From spirit guides of  the west, from the courage, honesty, and endurance of the north, from the knowledge and wisdom obtained in the east, we continue the circle to the south from which comes all of our growth.

Respect, sincerity, humility, the ability to listen, and the need to slow down and think about what’s important in life, are the keys in growing through the sweat lodge ceremony.


  1. Sue Coletta

    Wow. This is fascinating, Garry! I’ve been interested in sweat lodges for a long time, but never have gotten the opportunity to actually experience one. I understand the spiritual awareness that can come from these sweats is unlike any other. How long ago did you do this? I bet there’s a good story about how it all came about, too. 🙂

    1. Garry Rodgers Post author

      Hi Sue! They are unlike anything I’ve experienced physically, mentally, and spiritually. It was in March of 1995 that I first went through a sweat lodge in Carcross, Yukon Territory, in the far north of Canada. Yes, there’s one hell of a story behind it – one that’s very well known in Canadian history which led to the formation of the Vision Quest Recovery Center for addictions. Here’s a link to the slide show that tells the story far better than I can put into words here.
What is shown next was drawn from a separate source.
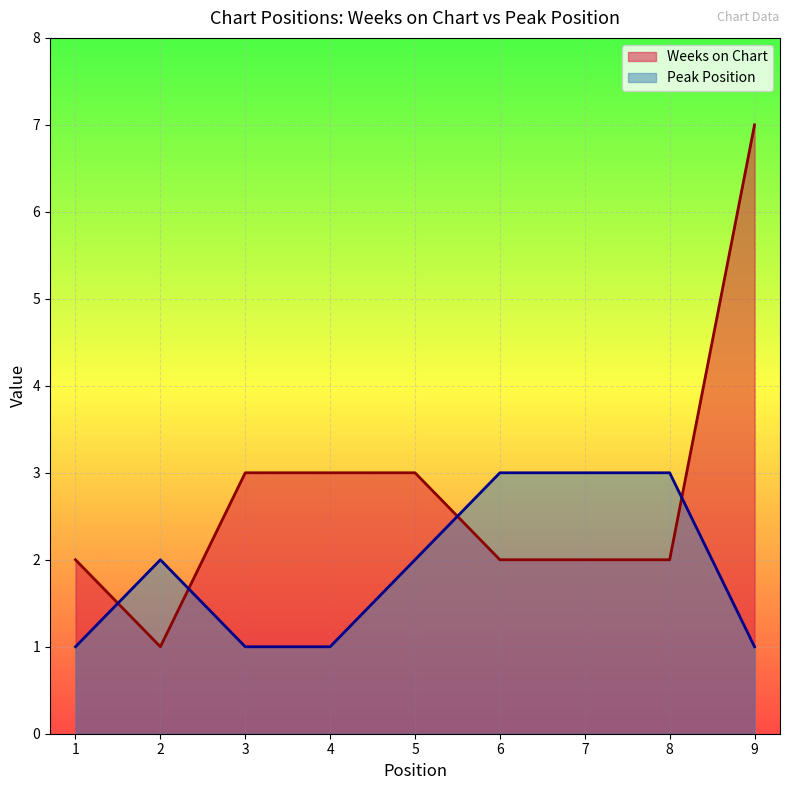

What is the approximate value of Weeks on Chart at 7?

2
      I tried to hyperlink it but it seems you’ll have to copy and paste it. I promise, though, it is absolutely worth watching if you want to hear about a truly supernatural experience.

      1. Sue Coletta

        Wow. Just got around to reading now. Well worth the read. You could have easily been killed that day! And your “magic bullet”… there’s no plausible explanation. Great story.
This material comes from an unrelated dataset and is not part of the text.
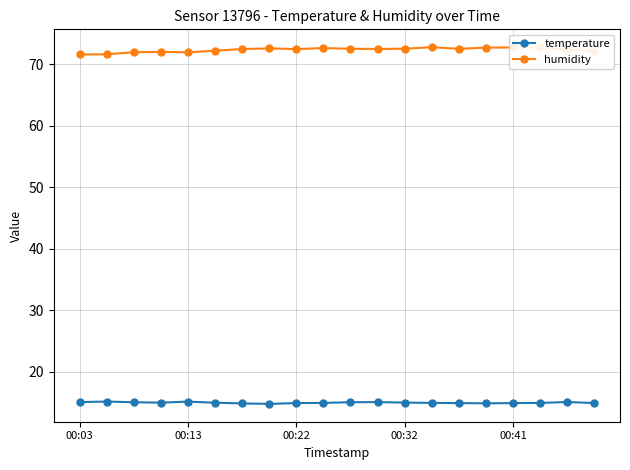

What is the value of the temperature point at the 16th from the left?

14.8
    1. Garry Rodgers Post author

      Hi Valerie! If you put yourself in the right mindset, sweats are life-altering. There’s about 30-45 minutes between rounds, depending on the needs of the participants and how intense the heat and the emotions are. With at least an hour preparation for offerings to and permissions from the sweat leader / Shaman, then the two+ hours of rounds, the two+ hours of intervals, and then the feast afterwards, the whole ceremony takes up the better part of a day. They’re an amazing experience.